Supplied records:

·····

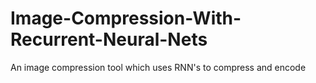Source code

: # Image-Compression-With-Recurrent-Neural-Nets
An image compression tool which uses RNN's to compress and encode 
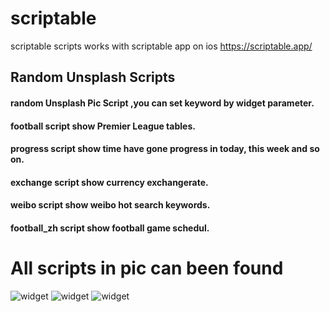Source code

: # scriptable
scriptable scripts works with scriptable app on ios https://scriptable.app/
## Random Unsplash Scripts
#### random Unsplash Pic Script ,you can set keyword by widget parameter.
#### football script show Premier League tables.
#### progress script show time have gone progress in today, this week and so on.
#### exchange script show currency exchangerate.
#### weibo script show weibo hot search keywords.
#### football_zh script show football game schedul.

# All scripts in pic can been found 

![widget](https://github.com/Juniorchen2012/scriptable/blob/master/overall_300x649.png?raw=true)
![widget](https://github.com/Juniorchen2012/scriptable/blob/master/en.png?raw=true)
![widget](https://github.com/Juniorchen2012/scriptable/blob/master/zh.png?raw=true)
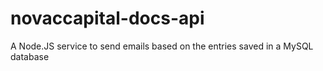 # novaccapital-docs-api
A Node.JS service to send emails based on the entries saved in a MySQL database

·····

Task goal: Copy all of the data above line for line without changing anything, but leave out the pictures.

Task answer:
Source code

: # Image-Compression-With-Recurrent-Neural-Nets
An image compression tool which uses RNN's to compress and encode 
Source code

: # scriptable
scriptable scripts works with scriptable app on ios https://scriptable.app/
## Random Unsplash Scripts
#### random Unsplash Pic Script ,you can set keyword by widget parameter.
#### football script show Premier League tables.
#### progress script show time have gone progress in today, this week and so on.
#### exchange script show currency exchangerate.
#### weibo script show weibo hot search keywords.
#### football_zh script show football game schedul.

# All scripts in pic can been found 

![widget](https://github.com/Juniorchen2012/scriptable/blob/master/overall_300x649.png?raw=true)
![widget](https://github.com/Juniorchen2012/scriptable/blob/master/en.png?raw=true)
![widget](https://github.com/Juniorchen2012/scriptable/blob/master/zh.png?raw=true)
 # novaccapital-docs-api
A Node.JS service to send emails based on the entries saved in a MySQL database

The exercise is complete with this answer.